→ STRONA
○ ○ ○

Jarosław Wałęsa o dokumentach gen. Czesława Kiszczaka: ich wartość jest zerowa

- Wszyscy wiemy o tym, że generał w latach 80. manipulował dokumentami przeciwko opozycji - powiedział syn Lecha Wałęsy.

2016-02-18, 09:30

Jarosław Wałęsa o dokumentach gen. Czesława Kiszczaka: ich wartość jest zerowa
Jarosław Wałęsa. IPN twierdzi, że wdowa po szefie komunistycznych służb bezpieczeństwa za materiały SB zgromadzone przez Czesława Kiszczaka chciała otrzymać 90 tys. zł. Foto: jaroslawwalesa.pl/kontakt/press-room

Posłuchaj

Jarosław Wałęsa o dokumentach znalezionych w domu gen. Czesława Kiszczaka (IAR)
+
Dodaj do playlisty

- Dla mnie nie ma żadnej wartości to, co zostało znalezione w domu Czesława Kiszczaka. Nieważne, co by to miałoby być - stwierdził Jarosław Wałęsa.

○ ○ ○

→ TREŚĆ POLECENIA
Kontynuuj powyższy tekst o wypowiedzi Jarosława Wałęsy na temat dokumentów gen. Czesława Kiszczaka, zaczynając od zdania następującego po ostatnim zdaniu tekstu.

○ ○ ○

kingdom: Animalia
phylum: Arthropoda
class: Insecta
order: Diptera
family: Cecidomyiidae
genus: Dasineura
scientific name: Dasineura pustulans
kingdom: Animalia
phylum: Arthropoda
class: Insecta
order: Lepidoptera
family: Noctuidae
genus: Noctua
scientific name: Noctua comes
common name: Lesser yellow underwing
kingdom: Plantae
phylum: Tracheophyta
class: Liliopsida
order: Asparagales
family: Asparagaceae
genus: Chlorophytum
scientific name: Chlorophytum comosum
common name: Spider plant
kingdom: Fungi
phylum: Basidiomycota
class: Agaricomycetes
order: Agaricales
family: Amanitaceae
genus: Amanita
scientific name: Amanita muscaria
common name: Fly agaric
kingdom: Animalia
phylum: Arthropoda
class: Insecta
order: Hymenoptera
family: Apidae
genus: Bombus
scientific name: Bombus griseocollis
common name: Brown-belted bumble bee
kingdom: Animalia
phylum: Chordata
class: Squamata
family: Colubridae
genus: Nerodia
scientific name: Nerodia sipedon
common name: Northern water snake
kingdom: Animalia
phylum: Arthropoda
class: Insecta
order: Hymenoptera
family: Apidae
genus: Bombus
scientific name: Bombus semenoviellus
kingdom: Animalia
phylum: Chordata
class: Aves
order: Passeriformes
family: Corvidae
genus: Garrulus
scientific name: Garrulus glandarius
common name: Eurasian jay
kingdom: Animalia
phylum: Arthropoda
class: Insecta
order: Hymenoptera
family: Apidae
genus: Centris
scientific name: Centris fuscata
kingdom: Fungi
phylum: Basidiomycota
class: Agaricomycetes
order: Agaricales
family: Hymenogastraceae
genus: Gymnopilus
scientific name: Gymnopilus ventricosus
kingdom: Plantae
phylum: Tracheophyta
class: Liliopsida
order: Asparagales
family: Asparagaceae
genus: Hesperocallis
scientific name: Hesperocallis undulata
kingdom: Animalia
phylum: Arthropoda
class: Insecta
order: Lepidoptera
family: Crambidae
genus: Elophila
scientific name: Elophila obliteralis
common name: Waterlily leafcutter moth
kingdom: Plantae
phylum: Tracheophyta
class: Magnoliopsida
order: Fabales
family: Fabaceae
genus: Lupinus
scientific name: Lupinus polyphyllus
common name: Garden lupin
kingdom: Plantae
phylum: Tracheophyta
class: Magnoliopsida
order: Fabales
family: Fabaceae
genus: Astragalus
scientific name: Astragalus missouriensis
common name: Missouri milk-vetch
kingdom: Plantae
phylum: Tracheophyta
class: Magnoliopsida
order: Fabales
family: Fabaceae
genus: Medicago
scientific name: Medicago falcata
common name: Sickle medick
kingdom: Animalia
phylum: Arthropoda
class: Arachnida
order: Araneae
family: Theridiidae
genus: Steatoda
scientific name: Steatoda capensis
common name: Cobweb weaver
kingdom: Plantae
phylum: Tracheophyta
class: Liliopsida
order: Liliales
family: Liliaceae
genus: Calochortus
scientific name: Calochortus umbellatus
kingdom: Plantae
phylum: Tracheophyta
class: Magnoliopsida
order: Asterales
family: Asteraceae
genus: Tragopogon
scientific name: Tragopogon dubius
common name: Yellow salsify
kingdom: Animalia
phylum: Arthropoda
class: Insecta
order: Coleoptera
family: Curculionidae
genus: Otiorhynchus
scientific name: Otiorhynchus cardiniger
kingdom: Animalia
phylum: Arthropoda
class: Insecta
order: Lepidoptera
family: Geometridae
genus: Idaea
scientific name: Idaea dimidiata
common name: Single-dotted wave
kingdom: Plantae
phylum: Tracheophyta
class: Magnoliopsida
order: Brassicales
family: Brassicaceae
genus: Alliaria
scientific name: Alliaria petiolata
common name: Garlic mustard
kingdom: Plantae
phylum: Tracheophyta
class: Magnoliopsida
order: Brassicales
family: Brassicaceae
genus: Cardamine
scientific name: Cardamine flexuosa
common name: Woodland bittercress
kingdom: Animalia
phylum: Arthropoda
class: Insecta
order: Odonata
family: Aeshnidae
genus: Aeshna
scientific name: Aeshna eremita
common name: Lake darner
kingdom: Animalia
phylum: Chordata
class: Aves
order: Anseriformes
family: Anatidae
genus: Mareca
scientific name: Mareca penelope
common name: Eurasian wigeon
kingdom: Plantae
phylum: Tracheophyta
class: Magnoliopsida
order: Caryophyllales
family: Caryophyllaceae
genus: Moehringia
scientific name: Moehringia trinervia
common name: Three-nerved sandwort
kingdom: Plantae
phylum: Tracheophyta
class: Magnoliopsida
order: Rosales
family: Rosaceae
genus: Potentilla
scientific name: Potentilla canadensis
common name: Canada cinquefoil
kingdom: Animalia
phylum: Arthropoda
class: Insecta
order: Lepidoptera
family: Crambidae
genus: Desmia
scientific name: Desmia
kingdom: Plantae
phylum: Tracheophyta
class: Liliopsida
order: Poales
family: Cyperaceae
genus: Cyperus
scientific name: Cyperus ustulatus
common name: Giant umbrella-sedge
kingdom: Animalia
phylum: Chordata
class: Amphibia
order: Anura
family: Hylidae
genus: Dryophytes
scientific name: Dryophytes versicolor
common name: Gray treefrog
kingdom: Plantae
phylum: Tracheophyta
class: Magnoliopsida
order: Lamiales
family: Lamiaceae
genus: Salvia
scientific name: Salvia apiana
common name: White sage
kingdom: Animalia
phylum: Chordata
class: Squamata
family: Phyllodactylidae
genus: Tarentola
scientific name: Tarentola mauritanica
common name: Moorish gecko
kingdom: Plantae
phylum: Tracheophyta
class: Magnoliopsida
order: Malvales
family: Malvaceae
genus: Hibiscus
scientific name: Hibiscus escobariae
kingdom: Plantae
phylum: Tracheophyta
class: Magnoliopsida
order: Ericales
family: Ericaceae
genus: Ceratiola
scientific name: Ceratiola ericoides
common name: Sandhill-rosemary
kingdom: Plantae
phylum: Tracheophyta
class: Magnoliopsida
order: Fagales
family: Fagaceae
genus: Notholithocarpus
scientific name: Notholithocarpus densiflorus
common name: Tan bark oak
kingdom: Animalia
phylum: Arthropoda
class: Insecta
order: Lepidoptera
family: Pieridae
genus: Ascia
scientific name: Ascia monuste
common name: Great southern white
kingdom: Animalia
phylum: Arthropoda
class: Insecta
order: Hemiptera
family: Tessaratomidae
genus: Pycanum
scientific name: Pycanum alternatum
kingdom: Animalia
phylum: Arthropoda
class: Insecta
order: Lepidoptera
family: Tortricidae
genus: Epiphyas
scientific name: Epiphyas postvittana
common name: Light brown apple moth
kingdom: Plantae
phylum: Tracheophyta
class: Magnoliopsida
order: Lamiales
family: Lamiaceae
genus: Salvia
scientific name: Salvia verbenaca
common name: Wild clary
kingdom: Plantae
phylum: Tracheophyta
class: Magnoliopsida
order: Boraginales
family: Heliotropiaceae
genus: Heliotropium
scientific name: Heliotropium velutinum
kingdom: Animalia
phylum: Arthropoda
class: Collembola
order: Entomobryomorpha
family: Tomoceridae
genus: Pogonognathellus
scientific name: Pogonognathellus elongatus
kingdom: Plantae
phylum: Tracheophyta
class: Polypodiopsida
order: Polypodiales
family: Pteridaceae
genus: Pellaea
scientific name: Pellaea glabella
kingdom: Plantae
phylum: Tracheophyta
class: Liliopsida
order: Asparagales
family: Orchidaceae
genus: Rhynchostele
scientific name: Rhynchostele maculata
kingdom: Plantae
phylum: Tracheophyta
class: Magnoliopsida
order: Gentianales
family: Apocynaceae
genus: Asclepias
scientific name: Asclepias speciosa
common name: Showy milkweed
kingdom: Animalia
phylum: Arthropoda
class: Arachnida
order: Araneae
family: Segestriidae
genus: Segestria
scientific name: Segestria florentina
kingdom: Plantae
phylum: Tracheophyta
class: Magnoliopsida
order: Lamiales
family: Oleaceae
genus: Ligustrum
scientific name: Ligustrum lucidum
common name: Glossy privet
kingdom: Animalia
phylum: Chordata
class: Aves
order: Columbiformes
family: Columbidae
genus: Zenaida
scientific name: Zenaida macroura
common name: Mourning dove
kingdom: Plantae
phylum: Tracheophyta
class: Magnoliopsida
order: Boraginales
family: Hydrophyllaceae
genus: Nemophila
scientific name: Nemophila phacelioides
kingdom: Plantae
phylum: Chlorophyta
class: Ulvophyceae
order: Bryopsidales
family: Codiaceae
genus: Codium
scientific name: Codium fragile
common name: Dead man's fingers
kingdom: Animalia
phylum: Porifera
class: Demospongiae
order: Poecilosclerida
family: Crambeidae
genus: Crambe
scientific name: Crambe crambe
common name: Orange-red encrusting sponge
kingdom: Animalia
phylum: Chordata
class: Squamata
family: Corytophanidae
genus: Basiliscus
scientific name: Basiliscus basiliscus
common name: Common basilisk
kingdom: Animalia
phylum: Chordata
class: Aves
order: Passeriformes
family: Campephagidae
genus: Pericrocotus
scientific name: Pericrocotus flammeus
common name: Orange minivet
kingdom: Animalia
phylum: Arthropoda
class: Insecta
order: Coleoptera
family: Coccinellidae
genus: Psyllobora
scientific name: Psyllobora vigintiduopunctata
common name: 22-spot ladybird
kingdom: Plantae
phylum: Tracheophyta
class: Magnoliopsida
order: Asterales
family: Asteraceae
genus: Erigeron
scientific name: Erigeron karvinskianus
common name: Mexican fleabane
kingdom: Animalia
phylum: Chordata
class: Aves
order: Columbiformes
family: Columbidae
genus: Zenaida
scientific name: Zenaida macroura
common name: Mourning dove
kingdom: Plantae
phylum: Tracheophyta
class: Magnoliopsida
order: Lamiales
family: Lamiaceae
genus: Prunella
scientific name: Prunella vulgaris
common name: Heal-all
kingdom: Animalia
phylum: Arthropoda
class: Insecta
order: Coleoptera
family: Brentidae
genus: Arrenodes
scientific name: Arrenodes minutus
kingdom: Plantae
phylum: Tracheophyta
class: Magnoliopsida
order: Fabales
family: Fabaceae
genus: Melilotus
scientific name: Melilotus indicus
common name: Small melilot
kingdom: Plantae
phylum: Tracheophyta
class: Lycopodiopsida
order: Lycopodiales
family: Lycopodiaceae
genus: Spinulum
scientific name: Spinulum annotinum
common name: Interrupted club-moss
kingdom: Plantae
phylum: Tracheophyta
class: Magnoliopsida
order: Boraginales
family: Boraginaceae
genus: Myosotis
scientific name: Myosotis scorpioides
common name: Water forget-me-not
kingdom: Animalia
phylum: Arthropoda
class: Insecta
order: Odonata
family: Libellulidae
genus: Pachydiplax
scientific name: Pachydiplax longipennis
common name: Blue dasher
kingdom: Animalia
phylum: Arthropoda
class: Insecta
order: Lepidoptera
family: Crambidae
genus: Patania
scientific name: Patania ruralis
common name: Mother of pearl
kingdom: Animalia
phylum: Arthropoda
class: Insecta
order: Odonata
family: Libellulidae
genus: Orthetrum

○ ○ ○

→ POPRAWNA ODPOWIEDŹ
- Wartość tych dokumentów jest zerowa. Wszyscy wiemy, że generał w latach 80. preparował, manipulował dokumentami przeciwko opozycji. Chcemy się emocjonować tym, co zostało znalezione w szafie gen. Kiszczaka? - zapytał.


x-news.pl, TVN24

Dokumenty w domu generała

We wtorek wieczorem na konferencji prasowej prezes Instytutu Pamięci Narodowej Łukasz Kamiński poinformował, że do IPN zgłosiła się wdowa po generale Maria Kiszczak, która zaproponowała, że odsprzeda Instytutowi akta w sprawie tajnego współpracownika o pseudonimie "Bolek". 

- Przedstawiła zapisaną obustronnie odręcznie kartkę papieru zatytułowaną "Informacja opracowania ze słów T.W. Bolek z odbytego spotkania w dniu 16.11.74 r.". Jednocześnie oznajmiła, że posiada więcej dokumentów tego rodzaju - wyjaśnił.


x-news.pl, TVN24

Maria Kiszczak została poinformowana, że IPN nie może w ten sposób odkupić dokumentów. Jednocześnie o sprawie bezzwłocznie powiadomiono naczelnika Oddziałowej Komisji Ścigania Zbrodni przeciwko Narodowi Polskiemu.

We wtorek prokurator Instytutu Pamięci Narodowej, w asyście funkcjonariuszy policji, "podjął w miejscu zamieszkania wdowy po Czesławie Kiszczaku czynności mające na celu zabezpieczenie dokumentów".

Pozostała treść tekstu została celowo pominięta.